• Task statement
Scan the entries that follow and copy out every line containing "Southwest".

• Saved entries
________________________________________

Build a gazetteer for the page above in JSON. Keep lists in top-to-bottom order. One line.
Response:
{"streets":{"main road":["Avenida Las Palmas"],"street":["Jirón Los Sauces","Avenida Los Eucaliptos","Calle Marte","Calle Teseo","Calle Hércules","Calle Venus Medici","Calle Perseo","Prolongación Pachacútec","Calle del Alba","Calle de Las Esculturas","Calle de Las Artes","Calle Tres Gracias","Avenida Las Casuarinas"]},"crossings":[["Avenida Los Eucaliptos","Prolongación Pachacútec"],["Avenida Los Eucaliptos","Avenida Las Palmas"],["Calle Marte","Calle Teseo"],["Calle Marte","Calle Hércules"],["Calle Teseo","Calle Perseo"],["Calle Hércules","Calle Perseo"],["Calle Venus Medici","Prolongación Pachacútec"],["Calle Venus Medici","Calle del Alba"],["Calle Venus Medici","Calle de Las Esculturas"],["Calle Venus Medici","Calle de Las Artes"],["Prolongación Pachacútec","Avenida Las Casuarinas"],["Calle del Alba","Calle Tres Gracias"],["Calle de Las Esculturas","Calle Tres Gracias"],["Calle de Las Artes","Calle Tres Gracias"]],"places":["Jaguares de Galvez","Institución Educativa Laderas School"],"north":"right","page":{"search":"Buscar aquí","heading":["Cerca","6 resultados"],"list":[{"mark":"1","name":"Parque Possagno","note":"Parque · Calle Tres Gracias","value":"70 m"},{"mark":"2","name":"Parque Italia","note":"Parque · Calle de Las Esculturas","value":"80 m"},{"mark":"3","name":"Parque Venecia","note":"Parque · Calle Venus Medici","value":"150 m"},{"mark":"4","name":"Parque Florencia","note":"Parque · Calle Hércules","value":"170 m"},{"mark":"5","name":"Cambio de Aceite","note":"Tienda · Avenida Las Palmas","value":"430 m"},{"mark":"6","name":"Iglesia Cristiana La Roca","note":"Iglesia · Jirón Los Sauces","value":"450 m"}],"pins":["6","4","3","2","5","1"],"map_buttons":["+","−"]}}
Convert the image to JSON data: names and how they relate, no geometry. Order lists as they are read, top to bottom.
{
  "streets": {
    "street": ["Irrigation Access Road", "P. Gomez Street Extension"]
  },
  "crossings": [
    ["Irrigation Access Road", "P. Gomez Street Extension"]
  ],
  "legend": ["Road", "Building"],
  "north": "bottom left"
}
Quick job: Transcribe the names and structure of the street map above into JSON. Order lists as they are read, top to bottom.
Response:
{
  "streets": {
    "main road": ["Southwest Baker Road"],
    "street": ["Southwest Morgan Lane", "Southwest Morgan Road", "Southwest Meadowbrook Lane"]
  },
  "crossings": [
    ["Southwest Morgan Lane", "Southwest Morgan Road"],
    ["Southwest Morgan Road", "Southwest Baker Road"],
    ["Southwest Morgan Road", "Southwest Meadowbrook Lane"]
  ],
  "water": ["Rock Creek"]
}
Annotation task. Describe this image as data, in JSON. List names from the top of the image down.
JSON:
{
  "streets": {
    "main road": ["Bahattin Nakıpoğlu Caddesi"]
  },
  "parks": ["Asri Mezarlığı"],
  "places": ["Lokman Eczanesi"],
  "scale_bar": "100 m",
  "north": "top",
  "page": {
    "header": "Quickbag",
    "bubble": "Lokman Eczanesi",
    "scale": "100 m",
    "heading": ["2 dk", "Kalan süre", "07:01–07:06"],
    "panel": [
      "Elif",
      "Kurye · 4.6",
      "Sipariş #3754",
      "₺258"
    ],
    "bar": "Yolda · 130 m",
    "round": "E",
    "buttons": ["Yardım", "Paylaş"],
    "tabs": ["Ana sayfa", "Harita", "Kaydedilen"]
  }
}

________________________________________

• Written reply
    "main road": ["Southwest Baker Road"],
    "street": ["Southwest Morgan Lane", "Southwest Morgan Road", "Southwest Meadowbrook Lane"]
    ["Southwest Morgan Lane", "Southwest Morgan Road"],
    ["Southwest Morgan Road", "Southwest Baker Road"],
    ["Southwest Morgan Road", "Southwest Meadowbrook Lane"]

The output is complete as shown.